=== COLLECTED DATA ===
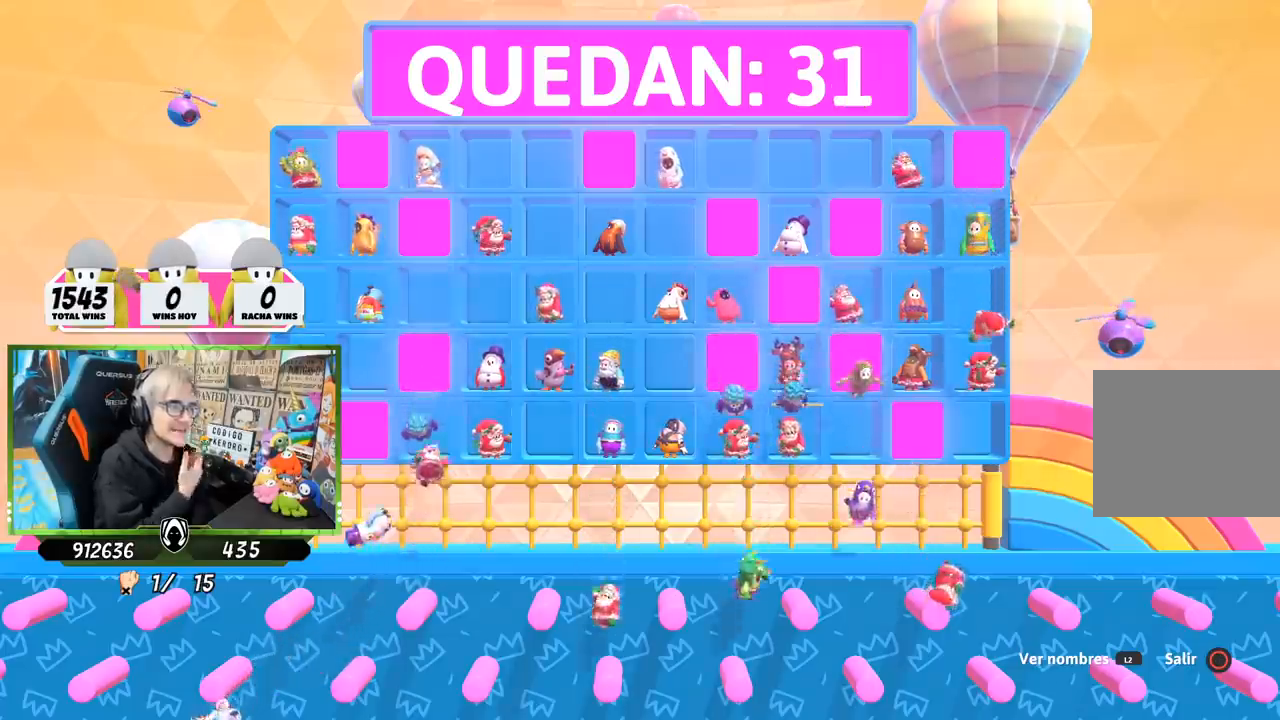
Gameplay with a controller (PlayStation layout); each line is a JSON object with the inputs held at the frame after it. "events" lists button and stick changes between this image and that frame as [ms after this image, input, new state], when the widget could be followed in between.
{"buttons": [], "left_stick": "center", "right_stick": "center", "events": [[17, "left_stick", "left"], [117, "left_stick", "center"], [250, "L2", "down"], [417, "L2", "up"]]}
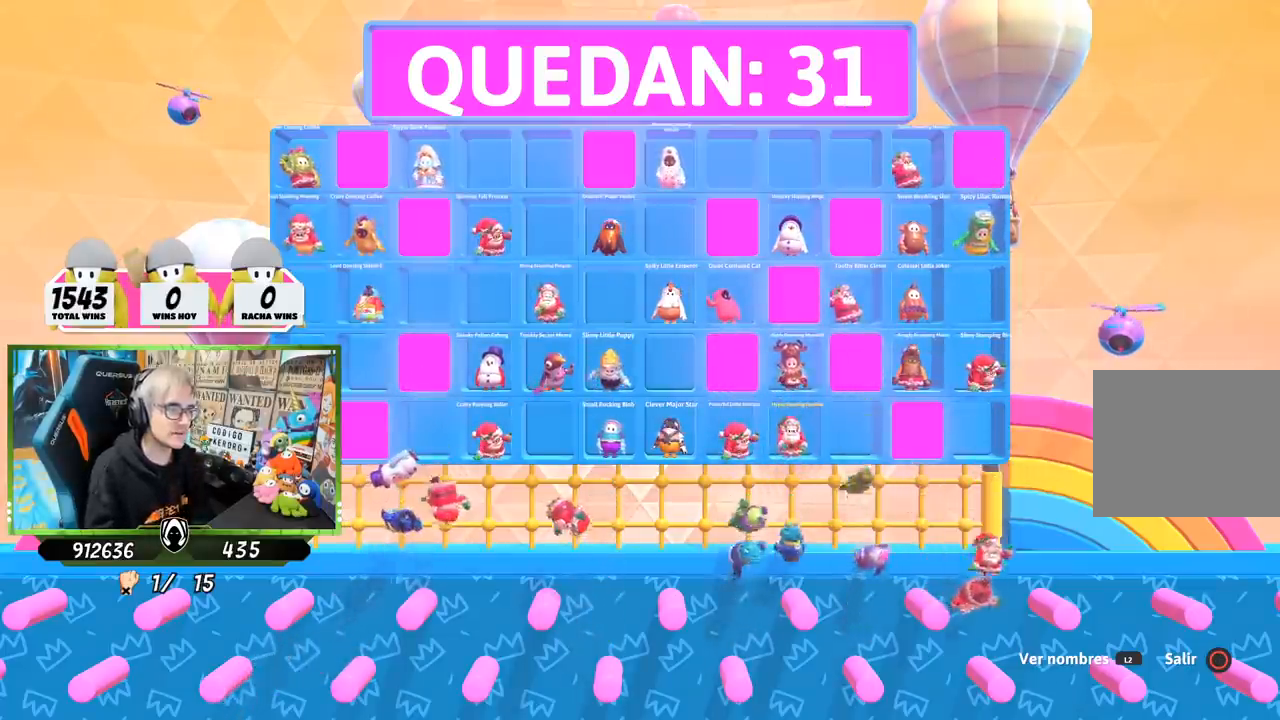
{"buttons": [], "left_stick": "center", "right_stick": "center", "events": []}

=== TASK TO CARRY OUT ===
Return all of the data exactly as written, and drop the pictures.

=== ANSWER TO THE EXERCISE ===
Gameplay with a controller (PlayStation layout); each line is a JSON object with the inputs held at the frame after it. "events" lists button and stick changes between this image and that frame as [ms after this image, input, new state], when the widget could be followed in between.
{"buttons": [], "left_stick": "center", "right_stick": "center", "events": [[17, "left_stick", "left"], [117, "left_stick", "center"], [250, "L2", "down"], [417, "L2", "up"]]}
{"buttons": [], "left_stick": "center", "right_stick": "center", "events": []}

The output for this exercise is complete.